Released on Oct. 29 by the Federal Energy Regulatory Commission was a draft environmental impact statement on the 19.8-MW Sweetheart Lake Hydroelectric Project in Alaska, with the draft EIS now up for comment until Dec. 29.
The project would be located on 5.4-mile-long, 0.6-mile-wide Lower Sweetheart Lake, which flows into Sweetheart Creek, which is located in the City and Borough of Juneau, Alaska. The proposed project would occupy 2,058.24 acres of federal lands within the Tongass National Forest, administered by the U.S. Department of Agriculture, Forest Service. The proposed project would generate an average of about 116,000 megawatt-hours of energy annually.
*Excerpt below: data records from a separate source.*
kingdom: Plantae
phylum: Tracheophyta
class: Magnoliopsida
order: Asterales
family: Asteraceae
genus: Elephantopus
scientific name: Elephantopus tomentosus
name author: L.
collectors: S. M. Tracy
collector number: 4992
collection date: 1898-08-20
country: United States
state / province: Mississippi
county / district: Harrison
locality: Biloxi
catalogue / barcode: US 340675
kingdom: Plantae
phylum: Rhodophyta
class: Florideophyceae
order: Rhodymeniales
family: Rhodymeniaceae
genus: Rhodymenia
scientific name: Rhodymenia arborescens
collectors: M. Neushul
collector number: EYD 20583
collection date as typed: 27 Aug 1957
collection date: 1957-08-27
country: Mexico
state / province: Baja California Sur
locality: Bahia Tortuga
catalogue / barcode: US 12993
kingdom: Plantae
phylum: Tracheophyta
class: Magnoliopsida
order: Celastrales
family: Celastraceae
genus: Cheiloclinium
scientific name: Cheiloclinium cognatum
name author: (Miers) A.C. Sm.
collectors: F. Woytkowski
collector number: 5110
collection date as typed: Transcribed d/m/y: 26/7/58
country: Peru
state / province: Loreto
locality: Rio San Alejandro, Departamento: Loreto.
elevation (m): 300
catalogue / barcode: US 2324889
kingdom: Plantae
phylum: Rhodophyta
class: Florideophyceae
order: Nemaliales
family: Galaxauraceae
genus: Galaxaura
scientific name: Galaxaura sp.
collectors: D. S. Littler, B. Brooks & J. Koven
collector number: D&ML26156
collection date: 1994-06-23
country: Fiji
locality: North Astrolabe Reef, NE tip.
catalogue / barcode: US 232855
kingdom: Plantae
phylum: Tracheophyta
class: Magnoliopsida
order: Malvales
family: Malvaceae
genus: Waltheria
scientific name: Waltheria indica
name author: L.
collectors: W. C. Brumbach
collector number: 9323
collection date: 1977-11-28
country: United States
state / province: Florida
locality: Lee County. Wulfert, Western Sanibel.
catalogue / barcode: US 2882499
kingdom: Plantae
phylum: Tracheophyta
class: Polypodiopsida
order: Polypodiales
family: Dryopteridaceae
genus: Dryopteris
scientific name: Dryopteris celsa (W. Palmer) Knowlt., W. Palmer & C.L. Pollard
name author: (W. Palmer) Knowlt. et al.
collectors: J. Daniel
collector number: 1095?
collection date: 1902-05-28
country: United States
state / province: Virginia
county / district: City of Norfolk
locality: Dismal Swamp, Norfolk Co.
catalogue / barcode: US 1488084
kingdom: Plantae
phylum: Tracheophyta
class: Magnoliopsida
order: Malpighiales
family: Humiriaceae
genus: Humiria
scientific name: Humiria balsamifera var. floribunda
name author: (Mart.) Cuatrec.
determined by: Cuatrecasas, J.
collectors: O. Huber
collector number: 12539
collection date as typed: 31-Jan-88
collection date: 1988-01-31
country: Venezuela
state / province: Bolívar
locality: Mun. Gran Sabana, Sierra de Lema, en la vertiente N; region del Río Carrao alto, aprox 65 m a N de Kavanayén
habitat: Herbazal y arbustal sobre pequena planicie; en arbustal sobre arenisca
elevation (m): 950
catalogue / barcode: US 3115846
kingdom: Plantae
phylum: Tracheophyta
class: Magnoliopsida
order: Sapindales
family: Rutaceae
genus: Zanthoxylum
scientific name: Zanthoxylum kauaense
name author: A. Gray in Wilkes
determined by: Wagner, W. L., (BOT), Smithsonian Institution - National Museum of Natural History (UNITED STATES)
In May 2014, Juneau Hydropower Inc. filed an application for an original license for this project.
The proposed project would consist of new facilities that include:
- a 280-foot-wide, 111-foot-high roller-compacted concrete dam to be constructed at the existing natural outlet of Lower Sweetheart Lake, with a 125-foot-wide ungated overflow spillway at a crest elevation of 636 feet;
- an arched reservoir outlet tunnel at the right dam abutment;
- a 9,612-foot-long horseshoe-shaped, unlined underground power tunnel;
- a steel penstock installed within the lower portion of the power tunnel;
- three buried steel penstocks connecting the lower portion of the power tunnel to the powerhouse;
- a 160-foot-long, 60-foot-wide, 30-foot-high concrete and steel powerhouse;
- three 7.1-MW Francis turbines with 6.6-MW generators with a total installed capacity of 19.8 MW;
- a 541-foot-long, 30- to 90-foot-wide rock tailrace with a fish exclusion structure, discharging to Sweetheart Creek;
- an 8.69-mile-long, 138-kV transmission line traversing Gilbert Bay, the Snettisham Peninsula, and Port Snettisham;
- a 22,000-square-foot fenced switchyard adjacent to the powerhouse;
- a 4,800-foot-long, 12.47-kV service transmission line and communication cable extending from the powerhouse to the dock and caretaker’s facility, providing operational electricity and communications; and
- a 10,000-foot-long, 12.47-kV service transmission line and communication cable extending from the powerhouse to the dam site, providing operational electricity and communications.